La traversée des apparences, ou le plongeon dans la Charité!
- bohleremmanuel
- 23 nov. 2020
- 3 min de lecture
Ce texte a été publié le 12 avril 2013 pour le journal hebdomadaire « L’Ami Hebdo », à propos de l’Evangile pour le 3ème dimanche de Pâques du 14 avril 2013 (Jn 21, 1-19).

Si Jean est « le disciple que Jésus aimait », on peut dire qu’il en est de même pour la liturgie. Elle a une préférence pour Jean, car c’est lui que l’on entend systématiquement pour la plus part des jours saints : Jeudi Saint, Vendredi Saint, Dimanche de Pâques, 2ème dimanche de Pâques, et encore ce 3ème dimanche ! Il est comme un « passage obligé » pour entrer de manière originale dans le mystère pascal.
Le cycle des apparitions qu’il nous propose est instructif. En effet, Jésus apparait le jour même de la Résurrection à Marie-Madeleine. Au matin elle est la première à voir, à se convertir, et à reconnaitre le Seigneur Ressuscité tout en ayant reçu la mission de l’annoncer aux autres. Puis Jésus apparait plusieurs fois auprès de ces disciples. Tout d’abord le soir même de Résurrection, lorsqu’ils sont enfermés. Jésus leur envoi son Esprit afin qu’ils puissent perpétuer le mystère de la Miséricorde et de la Réconciliation entre Dieu et les hommes (le pouvoir des « clefs »). Cette Miséricorde a été scellée sur la Croix : c’est une Pentecôte. Puis Jésus revient une semaine plus tard, en présence de Thomas. Il invite les disciples à traverser les apparences pour « entrer » dans la vie de foi : croire au-delà des apparences ! Or c’est la vie sacramentaire qui nous permet de traverser les apparences des signes (eau, huile, pain, vin …) pour y reconnaitre la Présence agissante du Seigneur. Tel est le mystère de la sanctification…
Enfin, il y a la dernière apparition qui constitue l’extrait de ce dimanche. Il s’agit de l’épilogue de l’évangile johannique. Page la plus étonnante : une pêche miraculeuse que seul Jean a comprise pour y reconnaitre le Seigneur.

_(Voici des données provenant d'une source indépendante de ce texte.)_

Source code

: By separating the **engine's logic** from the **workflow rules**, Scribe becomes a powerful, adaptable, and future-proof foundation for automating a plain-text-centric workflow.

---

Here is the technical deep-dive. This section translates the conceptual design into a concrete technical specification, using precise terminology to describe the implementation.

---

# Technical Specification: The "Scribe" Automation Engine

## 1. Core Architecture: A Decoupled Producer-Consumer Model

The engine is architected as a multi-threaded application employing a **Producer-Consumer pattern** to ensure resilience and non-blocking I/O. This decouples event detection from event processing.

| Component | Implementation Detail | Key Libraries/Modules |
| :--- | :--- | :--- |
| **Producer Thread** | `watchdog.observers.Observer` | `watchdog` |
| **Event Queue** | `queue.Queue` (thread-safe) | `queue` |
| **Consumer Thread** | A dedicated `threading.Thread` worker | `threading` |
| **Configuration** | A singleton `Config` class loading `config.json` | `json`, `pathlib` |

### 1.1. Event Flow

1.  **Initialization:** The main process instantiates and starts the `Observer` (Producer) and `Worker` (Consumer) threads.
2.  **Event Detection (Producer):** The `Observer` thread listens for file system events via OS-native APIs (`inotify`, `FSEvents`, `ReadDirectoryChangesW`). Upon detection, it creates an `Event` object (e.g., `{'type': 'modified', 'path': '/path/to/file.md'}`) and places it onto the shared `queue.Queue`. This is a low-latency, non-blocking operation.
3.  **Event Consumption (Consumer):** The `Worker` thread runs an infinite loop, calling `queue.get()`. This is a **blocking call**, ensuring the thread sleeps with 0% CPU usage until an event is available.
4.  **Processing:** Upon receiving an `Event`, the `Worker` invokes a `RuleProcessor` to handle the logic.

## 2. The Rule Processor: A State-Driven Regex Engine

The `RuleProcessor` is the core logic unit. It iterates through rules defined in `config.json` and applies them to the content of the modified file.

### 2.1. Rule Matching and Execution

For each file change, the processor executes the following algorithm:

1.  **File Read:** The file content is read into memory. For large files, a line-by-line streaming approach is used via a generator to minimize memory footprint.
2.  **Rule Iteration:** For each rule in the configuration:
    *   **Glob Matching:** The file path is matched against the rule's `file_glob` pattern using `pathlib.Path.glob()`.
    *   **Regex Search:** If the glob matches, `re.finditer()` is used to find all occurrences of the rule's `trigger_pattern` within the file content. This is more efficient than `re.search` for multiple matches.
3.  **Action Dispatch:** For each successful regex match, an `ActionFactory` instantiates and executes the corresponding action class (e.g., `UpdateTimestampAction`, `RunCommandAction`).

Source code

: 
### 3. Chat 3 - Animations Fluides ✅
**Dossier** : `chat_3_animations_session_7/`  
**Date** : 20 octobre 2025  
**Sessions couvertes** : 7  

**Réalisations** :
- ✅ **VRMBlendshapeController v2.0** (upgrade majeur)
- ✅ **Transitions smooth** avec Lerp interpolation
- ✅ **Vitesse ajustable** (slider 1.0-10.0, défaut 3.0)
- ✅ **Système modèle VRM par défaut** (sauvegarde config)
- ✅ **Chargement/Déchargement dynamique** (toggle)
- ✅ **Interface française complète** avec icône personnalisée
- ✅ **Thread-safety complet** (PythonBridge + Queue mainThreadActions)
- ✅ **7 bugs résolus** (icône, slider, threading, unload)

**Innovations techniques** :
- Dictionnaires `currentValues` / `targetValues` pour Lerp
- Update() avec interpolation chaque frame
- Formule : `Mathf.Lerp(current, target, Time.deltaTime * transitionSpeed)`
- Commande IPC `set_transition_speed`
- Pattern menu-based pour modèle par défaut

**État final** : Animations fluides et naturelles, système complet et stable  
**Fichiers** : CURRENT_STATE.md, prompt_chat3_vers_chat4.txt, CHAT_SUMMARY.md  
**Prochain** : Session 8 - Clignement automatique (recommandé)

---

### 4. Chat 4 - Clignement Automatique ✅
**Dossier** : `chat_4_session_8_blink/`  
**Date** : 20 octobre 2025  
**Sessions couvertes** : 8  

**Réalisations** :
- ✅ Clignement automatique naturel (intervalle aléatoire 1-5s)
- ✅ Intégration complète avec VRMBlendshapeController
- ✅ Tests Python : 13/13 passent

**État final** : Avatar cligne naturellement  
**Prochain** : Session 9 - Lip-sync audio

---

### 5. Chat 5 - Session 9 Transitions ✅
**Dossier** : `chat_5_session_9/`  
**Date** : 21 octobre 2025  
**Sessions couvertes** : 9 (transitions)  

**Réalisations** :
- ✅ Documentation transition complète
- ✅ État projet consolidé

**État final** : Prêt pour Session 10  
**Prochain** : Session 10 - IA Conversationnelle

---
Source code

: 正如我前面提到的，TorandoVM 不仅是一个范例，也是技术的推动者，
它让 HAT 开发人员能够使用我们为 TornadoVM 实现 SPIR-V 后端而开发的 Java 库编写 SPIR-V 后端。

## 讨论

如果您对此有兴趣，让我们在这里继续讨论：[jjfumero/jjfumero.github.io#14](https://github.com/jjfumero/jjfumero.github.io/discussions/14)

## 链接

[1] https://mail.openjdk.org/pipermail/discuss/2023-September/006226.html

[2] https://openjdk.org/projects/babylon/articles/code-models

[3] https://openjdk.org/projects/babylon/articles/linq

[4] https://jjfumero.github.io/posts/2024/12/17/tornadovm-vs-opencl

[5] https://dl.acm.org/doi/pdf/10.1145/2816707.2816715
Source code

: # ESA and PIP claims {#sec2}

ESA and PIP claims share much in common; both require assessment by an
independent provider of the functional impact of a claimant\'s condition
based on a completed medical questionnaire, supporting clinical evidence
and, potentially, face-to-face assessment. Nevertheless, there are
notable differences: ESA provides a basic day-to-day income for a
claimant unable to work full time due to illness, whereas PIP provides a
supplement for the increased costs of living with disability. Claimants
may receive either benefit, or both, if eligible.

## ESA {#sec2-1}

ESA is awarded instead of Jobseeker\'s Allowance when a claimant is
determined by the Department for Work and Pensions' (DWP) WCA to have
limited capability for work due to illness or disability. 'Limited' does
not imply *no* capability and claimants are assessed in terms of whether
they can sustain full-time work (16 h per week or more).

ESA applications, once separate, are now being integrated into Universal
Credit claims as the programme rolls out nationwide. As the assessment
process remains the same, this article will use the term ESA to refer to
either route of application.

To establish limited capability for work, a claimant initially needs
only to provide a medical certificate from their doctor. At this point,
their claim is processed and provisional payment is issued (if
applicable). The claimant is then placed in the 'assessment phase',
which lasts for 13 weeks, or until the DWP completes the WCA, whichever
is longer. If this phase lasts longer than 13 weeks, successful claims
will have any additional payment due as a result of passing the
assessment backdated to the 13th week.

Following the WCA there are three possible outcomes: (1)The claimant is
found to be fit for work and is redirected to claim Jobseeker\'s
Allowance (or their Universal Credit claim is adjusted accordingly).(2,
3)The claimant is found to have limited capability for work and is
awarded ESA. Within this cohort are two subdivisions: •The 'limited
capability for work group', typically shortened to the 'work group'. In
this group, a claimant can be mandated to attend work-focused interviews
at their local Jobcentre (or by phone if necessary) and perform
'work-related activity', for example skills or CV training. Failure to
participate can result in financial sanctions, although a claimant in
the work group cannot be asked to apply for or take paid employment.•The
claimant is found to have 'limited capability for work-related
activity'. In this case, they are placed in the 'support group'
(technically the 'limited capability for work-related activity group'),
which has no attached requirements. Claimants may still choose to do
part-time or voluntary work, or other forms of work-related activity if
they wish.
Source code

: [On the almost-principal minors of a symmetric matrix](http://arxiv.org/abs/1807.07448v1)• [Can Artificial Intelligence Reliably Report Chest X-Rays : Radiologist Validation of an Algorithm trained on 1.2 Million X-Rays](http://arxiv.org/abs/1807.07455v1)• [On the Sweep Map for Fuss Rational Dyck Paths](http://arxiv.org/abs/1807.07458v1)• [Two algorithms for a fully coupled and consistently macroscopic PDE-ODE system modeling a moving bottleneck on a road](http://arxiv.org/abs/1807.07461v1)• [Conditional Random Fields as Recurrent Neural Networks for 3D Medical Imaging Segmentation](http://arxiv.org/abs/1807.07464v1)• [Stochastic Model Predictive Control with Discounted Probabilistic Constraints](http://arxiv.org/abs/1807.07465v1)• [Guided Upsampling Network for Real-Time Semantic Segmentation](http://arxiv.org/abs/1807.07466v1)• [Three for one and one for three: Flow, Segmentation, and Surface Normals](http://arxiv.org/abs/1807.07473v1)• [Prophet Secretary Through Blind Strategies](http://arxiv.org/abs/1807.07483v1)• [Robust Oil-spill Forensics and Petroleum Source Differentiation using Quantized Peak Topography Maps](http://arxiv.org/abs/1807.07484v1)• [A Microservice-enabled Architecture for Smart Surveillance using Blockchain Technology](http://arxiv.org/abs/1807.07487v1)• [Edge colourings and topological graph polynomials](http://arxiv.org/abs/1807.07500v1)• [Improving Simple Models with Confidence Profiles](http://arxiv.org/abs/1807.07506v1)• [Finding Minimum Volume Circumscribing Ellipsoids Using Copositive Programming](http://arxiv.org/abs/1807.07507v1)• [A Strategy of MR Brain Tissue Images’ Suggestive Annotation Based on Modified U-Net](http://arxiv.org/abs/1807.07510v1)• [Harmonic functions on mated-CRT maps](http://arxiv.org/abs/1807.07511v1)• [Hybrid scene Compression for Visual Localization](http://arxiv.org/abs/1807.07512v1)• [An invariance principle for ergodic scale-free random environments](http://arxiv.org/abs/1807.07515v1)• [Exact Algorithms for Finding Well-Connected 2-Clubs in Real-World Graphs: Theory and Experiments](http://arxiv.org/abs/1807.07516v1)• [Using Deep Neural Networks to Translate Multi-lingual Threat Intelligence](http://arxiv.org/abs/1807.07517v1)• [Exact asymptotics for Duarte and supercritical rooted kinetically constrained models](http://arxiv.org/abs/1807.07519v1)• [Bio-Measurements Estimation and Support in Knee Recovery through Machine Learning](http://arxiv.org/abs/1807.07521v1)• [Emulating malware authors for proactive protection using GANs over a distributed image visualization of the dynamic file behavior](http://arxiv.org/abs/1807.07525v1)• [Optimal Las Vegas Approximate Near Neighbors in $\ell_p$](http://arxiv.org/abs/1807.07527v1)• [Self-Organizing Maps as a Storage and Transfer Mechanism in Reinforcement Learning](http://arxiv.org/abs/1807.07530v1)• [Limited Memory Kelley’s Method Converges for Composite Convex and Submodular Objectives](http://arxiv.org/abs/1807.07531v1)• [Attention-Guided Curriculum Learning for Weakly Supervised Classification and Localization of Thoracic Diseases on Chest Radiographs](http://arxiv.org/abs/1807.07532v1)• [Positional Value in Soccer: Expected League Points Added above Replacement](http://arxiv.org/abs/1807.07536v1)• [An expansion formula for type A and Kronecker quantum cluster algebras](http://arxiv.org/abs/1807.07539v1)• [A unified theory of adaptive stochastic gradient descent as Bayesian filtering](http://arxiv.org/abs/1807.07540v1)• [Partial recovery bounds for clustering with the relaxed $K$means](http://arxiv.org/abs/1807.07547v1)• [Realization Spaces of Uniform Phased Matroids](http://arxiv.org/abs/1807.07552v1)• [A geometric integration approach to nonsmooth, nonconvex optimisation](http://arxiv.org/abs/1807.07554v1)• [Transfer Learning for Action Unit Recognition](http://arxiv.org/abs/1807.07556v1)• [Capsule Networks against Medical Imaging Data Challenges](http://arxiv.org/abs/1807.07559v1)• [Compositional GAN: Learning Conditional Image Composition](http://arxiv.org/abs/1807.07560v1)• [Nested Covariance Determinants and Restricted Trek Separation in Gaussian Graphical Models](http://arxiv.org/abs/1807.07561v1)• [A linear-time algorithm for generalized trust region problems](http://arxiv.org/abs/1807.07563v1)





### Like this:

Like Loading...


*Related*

Pierre qui apparemment a péché sans vêtement, va se revêtir pour plonger à l’eau… Personnellement n’importe qui aurait fait l’inverse ! Et enfin Jésus qui, au cours de ce curieux repas, demande du poisson issu de la pêche, tout en sachant qu’il va partager celui qu’il avait déjà fait griller sur le feu de braise : curieux échange ! Quelle déroute !
Tout cela est comme un résumé des apparitions précédentes. La pêche miraculeuse est l’image de la vie missionnaire et d’évangélisation de la future Eglise, tout comme Marie-Madeleine, qui la première a reçu la mission d’annoncer. Puis vient le repas où Pierre offre le poisson fruit de son travail, et reçoit en échange un autre poisson, nourriture même de Jésus. Cet « échange » manifeste ce qui se joue en chaque sacrement et en particulier l’Eucharistie : les hommes offrent le fruit de leurs travaux, et reçoivent en échange la nourriture même de Dieu qui se fait serviteur de tous. C’est « une traversée des apparences » rejoignant l’expérience initiatique de Thomas : croire en sa Présence au-delà de la vue des signes.
Après avoir été nourri par le Seigneur, Jésus pose par trois fois à Pierre la question de l’enracinement complet dans l’Amour, afin d’assumer sa vocation pastorale. Toute vocation chrétienne, prend sa source dans l’Amour et dans la Charité même de Dieu. C’est par l’Amour, avec l’Amour, dans l’Amour que nous vivons ce à quoi Dieu nous appelle ! On explose le cadre de la simple philanthropie pour entrer dans l’expérience spirituelle, et le mystère de la Volonté de Dieu pour chacun. A travers cette triple question se joue notre capacité à incarner le mystère de la foi dans l’exercice de la Charité. Vivre concrètement la Charité devient alors un lieu épiphanique! C’est par la vie dans la Charité que nous témoignons et que nous annonçons que Dieu est Amour !
En sommes avec toutes ses apparitions, Jésus laisse à ses disciples le « Testament de sa Présence ». Alors nous avons raison de chanter : « Il est grand le mystère de la foi ! ». Le dépôt du mystère de la foi est ainsi confié à l’Eglise, et elle devra en perpétuer à jamais la mémoire ! Il devra « être annoncé », devra « être célébré » au-delà des apparences, devra « être vécu » dans la Charité.
Si cette page d’Evangile est un épilogue, pour nous ce n’est qu’un commencement.